### Task brief
Rewrite the records below, changing each occurrence of "end time" to "finish time" and keeping every other character the same.

### The input
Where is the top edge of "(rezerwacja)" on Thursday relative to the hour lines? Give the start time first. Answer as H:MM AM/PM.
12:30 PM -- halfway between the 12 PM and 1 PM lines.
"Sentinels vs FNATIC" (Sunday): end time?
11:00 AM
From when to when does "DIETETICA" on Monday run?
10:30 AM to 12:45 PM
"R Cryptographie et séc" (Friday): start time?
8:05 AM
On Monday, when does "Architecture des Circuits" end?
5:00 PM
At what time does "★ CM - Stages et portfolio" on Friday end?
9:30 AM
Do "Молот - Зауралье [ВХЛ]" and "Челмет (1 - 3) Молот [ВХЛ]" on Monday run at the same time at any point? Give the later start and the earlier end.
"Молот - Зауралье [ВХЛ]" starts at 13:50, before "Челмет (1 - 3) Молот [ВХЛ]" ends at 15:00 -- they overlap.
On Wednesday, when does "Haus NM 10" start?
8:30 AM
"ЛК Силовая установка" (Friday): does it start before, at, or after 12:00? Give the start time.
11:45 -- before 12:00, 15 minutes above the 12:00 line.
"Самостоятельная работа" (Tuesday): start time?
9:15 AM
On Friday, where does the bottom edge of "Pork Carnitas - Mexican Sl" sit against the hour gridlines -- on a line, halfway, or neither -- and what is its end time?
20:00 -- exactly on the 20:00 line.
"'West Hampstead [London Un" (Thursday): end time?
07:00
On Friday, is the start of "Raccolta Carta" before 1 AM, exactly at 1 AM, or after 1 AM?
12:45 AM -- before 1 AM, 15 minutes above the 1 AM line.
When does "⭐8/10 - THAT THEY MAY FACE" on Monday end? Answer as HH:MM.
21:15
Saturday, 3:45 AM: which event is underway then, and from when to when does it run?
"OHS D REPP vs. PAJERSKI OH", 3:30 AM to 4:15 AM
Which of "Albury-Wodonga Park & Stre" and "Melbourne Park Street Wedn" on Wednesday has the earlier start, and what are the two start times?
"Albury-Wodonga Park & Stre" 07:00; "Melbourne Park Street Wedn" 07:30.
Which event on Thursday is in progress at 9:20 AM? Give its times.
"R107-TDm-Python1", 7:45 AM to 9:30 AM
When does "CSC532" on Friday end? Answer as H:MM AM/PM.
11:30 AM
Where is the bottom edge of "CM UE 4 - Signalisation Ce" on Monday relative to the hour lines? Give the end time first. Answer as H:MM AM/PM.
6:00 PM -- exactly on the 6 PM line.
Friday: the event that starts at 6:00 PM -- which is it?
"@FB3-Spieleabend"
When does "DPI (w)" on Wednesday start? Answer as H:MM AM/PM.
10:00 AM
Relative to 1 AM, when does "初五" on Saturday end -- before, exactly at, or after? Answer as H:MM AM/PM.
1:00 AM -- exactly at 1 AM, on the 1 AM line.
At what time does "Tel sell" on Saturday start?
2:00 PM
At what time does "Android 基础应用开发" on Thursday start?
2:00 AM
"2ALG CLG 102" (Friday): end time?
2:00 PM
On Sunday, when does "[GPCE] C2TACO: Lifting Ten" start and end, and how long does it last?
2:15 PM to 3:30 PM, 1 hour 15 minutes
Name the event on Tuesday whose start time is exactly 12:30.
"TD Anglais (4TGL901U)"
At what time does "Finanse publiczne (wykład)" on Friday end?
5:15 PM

### Exercise solution
Where is the top edge of "(rezerwacja)" on Thursday relative to the hour lines? Give the start time first. Answer as H:MM AM/PM.
12:30 PM -- halfway between the 12 PM and 1 PM lines.
"Sentinels vs FNATIC" (Sunday): finish time?
11:00 AM
From when to when does "DIETETICA" on Monday run?
10:30 AM to 12:45 PM
"R Cryptographie et séc" (Friday): start time?
8:05 AM
On Monday, when does "Architecture des Circuits" end?
5:00 PM
At what time does "★ CM - Stages et portfolio" on Friday end?
9:30 AM
Do "Молот - Зауралье [ВХЛ]" and "Челмет (1 - 3) Молот [ВХЛ]" on Monday run at the same time at any point? Give the later start and the earlier end.
"Молот - Зауралье [ВХЛ]" starts at 13:50, before "Челмет (1 - 3) Молот [ВХЛ]" ends at 15:00 -- they overlap.
On Wednesday, when does "Haus NM 10" start?
8:30 AM
"ЛК Силовая установка" (Friday): does it start before, at, or after 12:00? Give the start time.
11:45 -- before 12:00, 15 minutes above the 12:00 line.
"Самостоятельная работа" (Tuesday): start time?
9:15 AM
On Friday, where does the bottom edge of "Pork Carnitas - Mexican Sl" sit against the hour gridlines -- on a line, halfway, or neither -- and what is its finish time?
20:00 -- exactly on the 20:00 line.
"'West Hampstead [London Un" (Thursday): finish time?
07:00
On Friday, is the start of "Raccolta Carta" before 1 AM, exactly at 1 AM, or after 1 AM?
12:45 AM -- before 1 AM, 15 minutes above the 1 AM line.
When does "⭐8/10 - THAT THEY MAY FACE" on Monday end? Answer as HH:MM.
21:15
Saturday, 3:45 AM: which event is underway then, and from when to when does it run?
"OHS D REPP vs. PAJERSKI OH", 3:30 AM to 4:15 AM
Which of "Albury-Wodonga Park & Stre" and "Melbourne Park Street Wedn" on Wednesday has the earlier start, and what are the two start times?
"Albury-Wodonga Park & Stre" 07:00; "Melbourne Park Street Wedn" 07:30.
Which event on Thursday is in progress at 9:20 AM? Give its times.
"R107-TDm-Python1", 7:45 AM to 9:30 AM
When does "CSC532" on Friday end? Answer as H:MM AM/PM.
11:30 AM
Where is the bottom edge of "CM UE 4 - Signalisation Ce" on Monday relative to the hour lines? Give the finish time first. Answer as H:MM AM/PM.
6:00 PM -- exactly on the 6 PM line.
Friday: the event that starts at 6:00 PM -- which is it?
"@FB3-Spieleabend"
When does "DPI (w)" on Wednesday start? Answer as H:MM AM/PM.
10:00 AM
Relative to 1 AM, when does "初五" on Saturday end -- before, exactly at, or after? Answer as H:MM AM/PM.
1:00 AM -- exactly at 1 AM, on the 1 AM line.
At what time does "Tel sell" on Saturday start?
2:00 PM
At what time does "Android 基础应用开发" on Thursday start?
2:00 AM
"2ALG CLG 102" (Friday): finish time?
2:00 PM
On Sunday, when does "[GPCE] C2TACO: Lifting Ten" start and end, and how long does it last?
2:15 PM to 3:30 PM, 1 hour 15 minutes
Name the event on Tuesday whose start time is exactly 12:30.
"TD Anglais (4TGL901U)"
At what time does "Finanse publiczne (wykład)" on Friday end?
5:15 PM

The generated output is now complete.